The era of the “ten blue links” is officially over.
Google unveiled on Tuesday an AI-powered overhaul of Search centered around a reimagined “intelligent search box” — what the company describes as the biggest change to this entry point to the web since the search box debuted more than 25 years ago.
Instead of returning a simple list of links, Google Search will drop users into AI-powered interactive experiences at times. Google is also introducing tools that can dispatch “information agents” to gather information on a user’s behalf, along with tools that let users build personalized mini apps tailored to their needs.
The resulting experience will no longer look much like how people envision Google Search, which has long been defined by ranked links to websites that have the information you need.
With the revamped Search experience, the new search box simply expands to accommodate longer, more conversational queries, rather than making you decide what type of search experience or mode you want to choose at the start of your query. It will also have a new AI-powered query suggestion system that goes beyond autocomplete to help people craft more complex and nuanced queries, Google says.
Google’s AI Overviews will also allow users to ask follow-up questions in AI Mode, beginning Tuesday, the company noted.

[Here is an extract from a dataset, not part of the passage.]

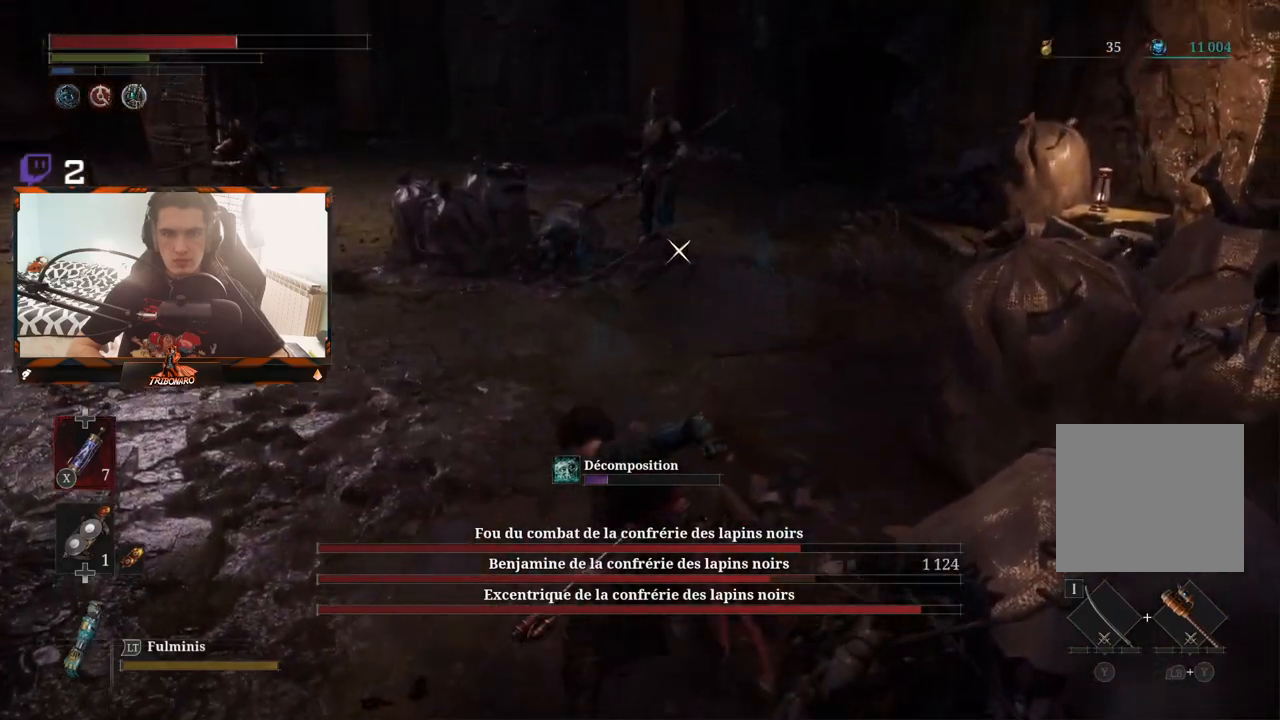
{"buttons": [], "left_stick": "center", "right_stick": "center", "events": [[367, "left_stick", "center"]]}
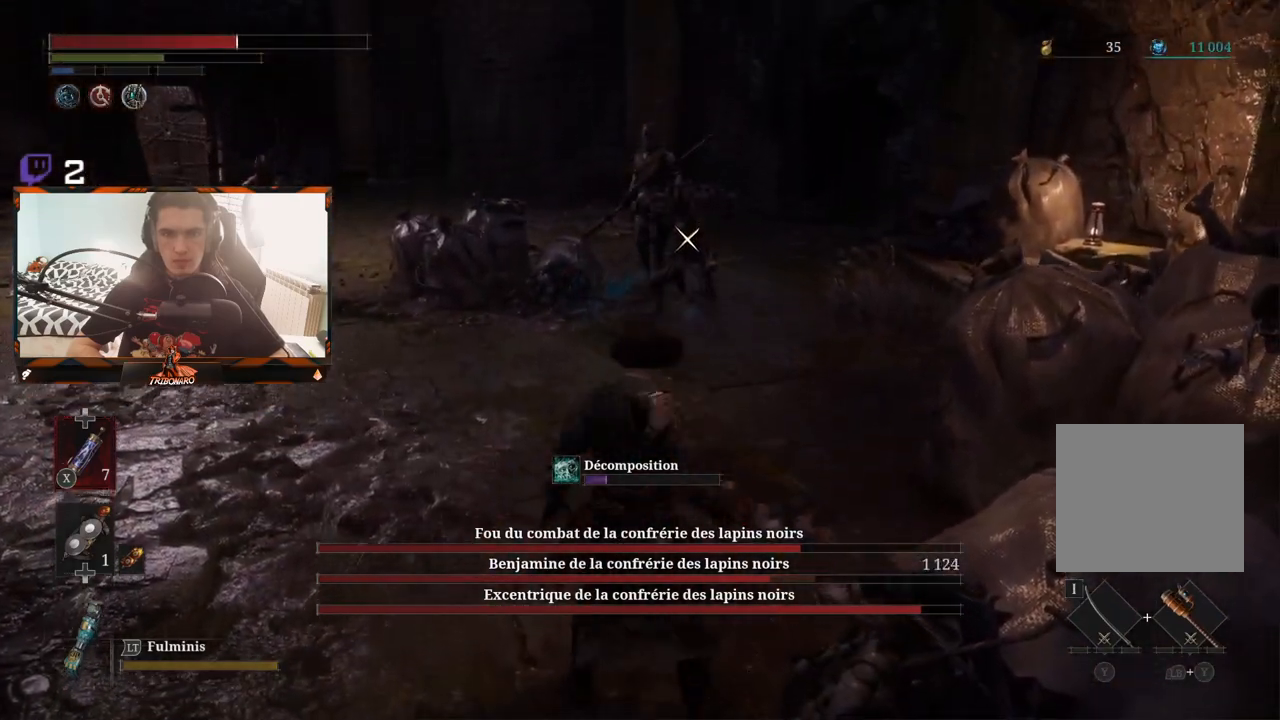
{"buttons": [], "left_stick": "right", "right_stick": "center", "events": [[117, "left_stick", "left"], [367, "left_stick", "center"], [450, "left_stick", "right"]]}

Google is also introducing agentic capabilities and AI-powered interactive features into the search experience. This means people will spend even less time clicking the traditional blue links that Google Search used to return.
Starting this summer, people will be able to create, customize, and manage multiple new “information agents” within Google Search. These agents can work in the background 24/7, to track changes on the web and alert you to new information. For instance, you could have an agent track market movements based on customer parameters, Google suggests.

While the underlying technology here is powered by AI, which makes it more capable, the idea itself is not a new one.
In 2003, Google launched Google Alerts, a change-detection service that emailed users when new web results matched their search terms. The web was smaller and more manageable then, of course, so this became a part of many information workers’ toolsets. (That service still exists in some form, but is no longer the way most web users go about aquiring new information.)
Information-gathering agents are an evolution of Google Alerts. Beyond spotting changes, they can make sense of them, too.
“You could send an alert to track market movements in a particular sector with very specific parameters, and the agent will map out a monitoring plan for you, including the tools and the data it needs to access — like our real-time finance data,” Google’s Head of Search, Liz Reid, explained in a press briefing. “And it will then keep track of those changes and let you know when the conditions are met, and provide a synthesized update with links and information you can dive into further,” she added.

This shift means that “searching the web” will increasingly be performed by AI agents rather than humans. Instead, people will focus more on acting on the information those agents provide instead of manually clicking links.

Links will become an afterthought with the coming changes to the Search results experience, which builds on Google’s earlier launches of AI search features, like its short summaries known as AI Overviews and its conversational search, AI Mode.
AI Overviews are now used by more than 2.5 billion monthly users; meanwhile, its conversational search mode, launched last year, now tops 1 billion monthly users. (ChatGPT, for comparison, has 900 million weekly active users, as of earlier this year. This suggests that ChatGPT is now seeing more frequent engagement, with users coming back repeatedly throughout the week, while Google has more total unique people touching its AI features over the course of a month.)
Now, thanks to a combination of Gemini and Google Antigravity, the company’s agentic development platform, Search results will begin to look more like interactive web pages.

“Search can build custom experiences just for your individual questions, from dynamic layouts, interactive visuals to persistent and stateful project spaces that you can return to again and again,” says Reid. One of the ways Google is integrating these new capabilities is with “generative UI” (user interface), where it builds custom widgets and visualizations on the fly in answer to users’ search questions.
You can imagine, for example, how a question about black holes in space could lead to an interactive visual that brings the concept to life, Reid said, adding that users can then ask follow-up questions and see Google respond with brand new visuals in real-time.

Google says the new system was built in partnership with the Google DeepMind team and uses Gemini Flash 3.5. It will roll out to everyone who uses Google, free of charge, this summer.
In addition, Google will allow users to tap into Antigravity to build their own customizable, stateful experiences — think “mini apps” — directly in Search using natural-language commands. Again, this isn’t so much about information retrieval, but about action. For instance, you could build a meal-planning app using information from your own calendar to help you decide what to prep and when to eat, or a fitness app created for your specific goals.

Combined, these changes will likely further decimate Google referrals to publishers, which have already been suffering from declining referrals due to AI Overviews. This has already put some ad-dependent media operations out of business, and now things will likely get worse.
There’s little time left for publishers to adapt. The new search box is arriving this week, and generative UI is arriving this summer. Both are free. The mini-app building feature and information agents will roll out first to Google AI Pro and Ultra subscribers this summer.
But Google’s long-term plan is to make its AI technology more broadly accessible, including its personal AI agent Spark, which will eventually be free, as will many of the AI features.
“Part of the reason we focus on delivering frontier models – highly capable, but also very efficient, fast, and at a lower price — is because we want to bring it to as many people as possible, and so I think that’s an area where we will shine,” Google CEO Sundar Pichai said in a press briefing ahead of I/O.